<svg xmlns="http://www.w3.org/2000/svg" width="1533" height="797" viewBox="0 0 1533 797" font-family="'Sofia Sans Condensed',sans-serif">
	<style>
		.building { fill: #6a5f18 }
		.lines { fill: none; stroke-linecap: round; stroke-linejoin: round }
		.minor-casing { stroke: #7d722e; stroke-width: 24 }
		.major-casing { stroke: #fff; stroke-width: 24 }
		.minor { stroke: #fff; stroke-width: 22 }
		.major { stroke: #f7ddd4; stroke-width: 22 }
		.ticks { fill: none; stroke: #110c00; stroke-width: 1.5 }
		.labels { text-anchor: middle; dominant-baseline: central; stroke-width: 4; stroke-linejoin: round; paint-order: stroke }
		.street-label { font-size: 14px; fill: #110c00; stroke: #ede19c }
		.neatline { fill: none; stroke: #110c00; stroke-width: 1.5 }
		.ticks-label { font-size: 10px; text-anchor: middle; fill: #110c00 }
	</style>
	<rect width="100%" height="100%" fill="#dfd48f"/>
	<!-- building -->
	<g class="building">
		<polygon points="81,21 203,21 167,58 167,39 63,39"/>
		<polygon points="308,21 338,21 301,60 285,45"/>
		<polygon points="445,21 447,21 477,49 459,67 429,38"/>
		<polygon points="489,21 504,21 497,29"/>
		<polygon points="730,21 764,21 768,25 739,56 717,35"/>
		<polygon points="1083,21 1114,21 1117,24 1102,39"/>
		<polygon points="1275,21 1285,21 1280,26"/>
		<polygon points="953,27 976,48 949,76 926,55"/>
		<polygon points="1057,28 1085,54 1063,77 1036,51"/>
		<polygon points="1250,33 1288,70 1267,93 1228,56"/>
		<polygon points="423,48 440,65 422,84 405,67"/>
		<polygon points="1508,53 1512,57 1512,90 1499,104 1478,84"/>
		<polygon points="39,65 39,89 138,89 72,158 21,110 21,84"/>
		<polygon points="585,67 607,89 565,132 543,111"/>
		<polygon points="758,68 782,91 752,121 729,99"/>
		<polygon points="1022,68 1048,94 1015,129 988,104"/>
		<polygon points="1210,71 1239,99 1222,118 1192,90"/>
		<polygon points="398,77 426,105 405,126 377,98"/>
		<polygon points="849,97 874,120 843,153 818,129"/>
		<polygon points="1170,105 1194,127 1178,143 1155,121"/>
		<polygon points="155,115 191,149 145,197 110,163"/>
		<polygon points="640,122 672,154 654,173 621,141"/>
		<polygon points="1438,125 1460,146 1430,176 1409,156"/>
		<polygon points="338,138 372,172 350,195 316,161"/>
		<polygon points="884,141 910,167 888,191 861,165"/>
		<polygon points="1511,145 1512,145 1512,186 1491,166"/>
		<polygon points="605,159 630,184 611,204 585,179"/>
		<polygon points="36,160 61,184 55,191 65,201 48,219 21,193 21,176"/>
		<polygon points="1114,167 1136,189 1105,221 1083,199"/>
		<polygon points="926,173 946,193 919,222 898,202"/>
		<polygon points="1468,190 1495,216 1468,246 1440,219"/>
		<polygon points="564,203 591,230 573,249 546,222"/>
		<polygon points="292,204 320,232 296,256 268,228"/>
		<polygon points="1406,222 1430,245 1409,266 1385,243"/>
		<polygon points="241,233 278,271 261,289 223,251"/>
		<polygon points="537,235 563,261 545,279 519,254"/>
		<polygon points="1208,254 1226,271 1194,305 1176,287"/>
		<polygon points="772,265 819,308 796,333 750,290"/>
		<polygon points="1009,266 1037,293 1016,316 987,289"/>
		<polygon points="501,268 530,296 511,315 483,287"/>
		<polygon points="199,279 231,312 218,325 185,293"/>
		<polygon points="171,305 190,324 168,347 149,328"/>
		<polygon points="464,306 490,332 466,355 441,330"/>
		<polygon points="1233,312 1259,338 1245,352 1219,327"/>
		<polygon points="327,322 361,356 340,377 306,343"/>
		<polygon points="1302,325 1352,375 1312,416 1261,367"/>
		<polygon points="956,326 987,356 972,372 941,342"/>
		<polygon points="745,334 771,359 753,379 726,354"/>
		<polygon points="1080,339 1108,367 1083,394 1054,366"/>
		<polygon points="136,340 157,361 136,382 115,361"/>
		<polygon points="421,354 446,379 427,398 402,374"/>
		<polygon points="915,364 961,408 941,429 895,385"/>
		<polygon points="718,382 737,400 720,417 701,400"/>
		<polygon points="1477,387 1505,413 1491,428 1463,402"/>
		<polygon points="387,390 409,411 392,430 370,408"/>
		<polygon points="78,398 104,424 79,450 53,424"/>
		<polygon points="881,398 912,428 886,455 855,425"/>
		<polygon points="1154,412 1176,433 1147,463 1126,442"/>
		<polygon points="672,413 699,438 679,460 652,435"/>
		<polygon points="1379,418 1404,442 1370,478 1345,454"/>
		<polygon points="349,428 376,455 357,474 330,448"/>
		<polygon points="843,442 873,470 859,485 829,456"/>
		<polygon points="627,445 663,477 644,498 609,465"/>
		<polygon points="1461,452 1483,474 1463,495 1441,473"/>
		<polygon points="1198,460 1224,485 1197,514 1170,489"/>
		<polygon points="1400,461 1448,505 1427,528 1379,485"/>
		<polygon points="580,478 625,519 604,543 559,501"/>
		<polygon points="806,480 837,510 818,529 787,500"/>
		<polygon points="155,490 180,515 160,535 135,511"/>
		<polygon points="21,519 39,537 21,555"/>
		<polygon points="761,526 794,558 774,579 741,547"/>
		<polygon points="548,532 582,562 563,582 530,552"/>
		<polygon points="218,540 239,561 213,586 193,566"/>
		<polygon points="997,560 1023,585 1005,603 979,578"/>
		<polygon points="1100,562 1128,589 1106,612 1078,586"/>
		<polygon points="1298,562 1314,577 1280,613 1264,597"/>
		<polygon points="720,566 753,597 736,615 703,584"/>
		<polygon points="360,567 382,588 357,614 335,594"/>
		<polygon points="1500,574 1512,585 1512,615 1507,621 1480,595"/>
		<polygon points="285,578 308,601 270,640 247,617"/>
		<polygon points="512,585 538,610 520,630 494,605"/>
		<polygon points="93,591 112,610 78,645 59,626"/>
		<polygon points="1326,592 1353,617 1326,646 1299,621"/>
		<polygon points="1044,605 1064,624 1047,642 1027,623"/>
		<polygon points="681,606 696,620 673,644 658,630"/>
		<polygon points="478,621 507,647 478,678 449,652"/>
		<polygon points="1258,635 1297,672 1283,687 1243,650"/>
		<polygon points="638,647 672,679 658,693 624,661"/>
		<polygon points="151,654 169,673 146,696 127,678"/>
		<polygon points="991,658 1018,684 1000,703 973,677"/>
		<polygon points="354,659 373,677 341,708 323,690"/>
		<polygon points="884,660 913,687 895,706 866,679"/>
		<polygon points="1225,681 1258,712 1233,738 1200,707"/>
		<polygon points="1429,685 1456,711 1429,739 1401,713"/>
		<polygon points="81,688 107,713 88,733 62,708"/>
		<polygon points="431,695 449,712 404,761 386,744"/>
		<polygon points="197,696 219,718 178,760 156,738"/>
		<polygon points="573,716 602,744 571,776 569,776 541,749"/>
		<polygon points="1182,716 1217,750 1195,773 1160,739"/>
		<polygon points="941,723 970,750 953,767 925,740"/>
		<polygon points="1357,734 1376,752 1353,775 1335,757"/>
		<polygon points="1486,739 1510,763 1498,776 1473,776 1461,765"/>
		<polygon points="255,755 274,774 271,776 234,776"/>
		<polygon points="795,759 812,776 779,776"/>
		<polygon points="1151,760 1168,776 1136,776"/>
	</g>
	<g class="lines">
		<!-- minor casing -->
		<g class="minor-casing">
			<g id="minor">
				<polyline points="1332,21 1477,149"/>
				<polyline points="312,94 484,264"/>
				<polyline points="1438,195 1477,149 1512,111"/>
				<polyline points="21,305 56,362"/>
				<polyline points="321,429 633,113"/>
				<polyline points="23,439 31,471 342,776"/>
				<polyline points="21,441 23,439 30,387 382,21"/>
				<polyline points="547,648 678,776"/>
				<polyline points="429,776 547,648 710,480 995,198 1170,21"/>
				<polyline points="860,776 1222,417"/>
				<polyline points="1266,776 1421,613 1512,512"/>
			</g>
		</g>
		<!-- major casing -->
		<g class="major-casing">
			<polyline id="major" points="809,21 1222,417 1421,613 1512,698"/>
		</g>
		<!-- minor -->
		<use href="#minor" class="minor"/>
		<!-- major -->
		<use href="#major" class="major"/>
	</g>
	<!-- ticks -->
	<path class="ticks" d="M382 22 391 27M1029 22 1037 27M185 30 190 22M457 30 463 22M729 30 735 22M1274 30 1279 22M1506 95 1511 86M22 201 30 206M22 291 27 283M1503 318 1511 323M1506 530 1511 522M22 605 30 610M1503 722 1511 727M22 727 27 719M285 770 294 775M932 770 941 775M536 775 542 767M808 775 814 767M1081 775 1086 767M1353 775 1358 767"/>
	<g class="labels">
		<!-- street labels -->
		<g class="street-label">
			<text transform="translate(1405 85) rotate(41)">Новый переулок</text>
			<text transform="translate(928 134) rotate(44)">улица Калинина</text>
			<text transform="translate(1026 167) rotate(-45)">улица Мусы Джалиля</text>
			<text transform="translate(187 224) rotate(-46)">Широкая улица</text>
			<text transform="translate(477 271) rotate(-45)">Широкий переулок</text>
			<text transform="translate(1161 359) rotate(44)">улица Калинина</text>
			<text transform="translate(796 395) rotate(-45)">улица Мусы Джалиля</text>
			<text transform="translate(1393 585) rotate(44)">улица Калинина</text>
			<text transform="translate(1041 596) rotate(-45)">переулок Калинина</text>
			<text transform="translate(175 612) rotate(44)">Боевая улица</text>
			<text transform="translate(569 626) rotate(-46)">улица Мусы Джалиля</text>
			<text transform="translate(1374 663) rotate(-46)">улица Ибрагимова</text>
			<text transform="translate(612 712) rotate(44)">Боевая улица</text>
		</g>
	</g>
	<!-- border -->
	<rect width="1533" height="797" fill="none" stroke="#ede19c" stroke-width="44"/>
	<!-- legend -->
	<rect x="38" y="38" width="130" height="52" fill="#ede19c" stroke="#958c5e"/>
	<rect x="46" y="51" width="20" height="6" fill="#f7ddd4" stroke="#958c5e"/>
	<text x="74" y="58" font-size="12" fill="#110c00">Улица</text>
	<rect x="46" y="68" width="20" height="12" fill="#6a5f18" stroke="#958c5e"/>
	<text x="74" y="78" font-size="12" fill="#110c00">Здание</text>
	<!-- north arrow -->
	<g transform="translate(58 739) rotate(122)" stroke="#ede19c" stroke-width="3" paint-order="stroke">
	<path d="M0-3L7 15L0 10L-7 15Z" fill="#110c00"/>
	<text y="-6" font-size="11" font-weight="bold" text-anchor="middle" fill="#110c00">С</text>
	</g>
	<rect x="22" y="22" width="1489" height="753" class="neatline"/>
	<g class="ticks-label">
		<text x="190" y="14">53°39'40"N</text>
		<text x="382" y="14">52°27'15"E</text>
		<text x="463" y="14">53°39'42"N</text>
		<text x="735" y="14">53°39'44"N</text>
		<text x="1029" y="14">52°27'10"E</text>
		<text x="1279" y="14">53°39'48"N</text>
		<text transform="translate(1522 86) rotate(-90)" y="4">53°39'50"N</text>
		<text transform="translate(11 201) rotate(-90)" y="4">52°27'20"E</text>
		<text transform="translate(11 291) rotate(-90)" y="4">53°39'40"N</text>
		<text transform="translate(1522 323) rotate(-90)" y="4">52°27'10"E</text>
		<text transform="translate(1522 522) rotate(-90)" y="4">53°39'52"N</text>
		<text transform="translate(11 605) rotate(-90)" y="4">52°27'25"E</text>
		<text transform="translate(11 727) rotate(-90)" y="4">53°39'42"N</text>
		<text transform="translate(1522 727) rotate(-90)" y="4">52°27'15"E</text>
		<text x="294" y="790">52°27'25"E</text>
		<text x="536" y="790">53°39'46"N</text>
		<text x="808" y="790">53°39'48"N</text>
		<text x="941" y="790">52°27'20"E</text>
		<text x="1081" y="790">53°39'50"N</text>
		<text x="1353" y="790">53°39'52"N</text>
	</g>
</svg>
----
■ **Problem to solve**
The required answer is each line of the entries containing the string "lines".

■ **Your response**
		.lines { fill: none; stroke-linecap: round; stroke-linejoin: round }
	<g class="lines">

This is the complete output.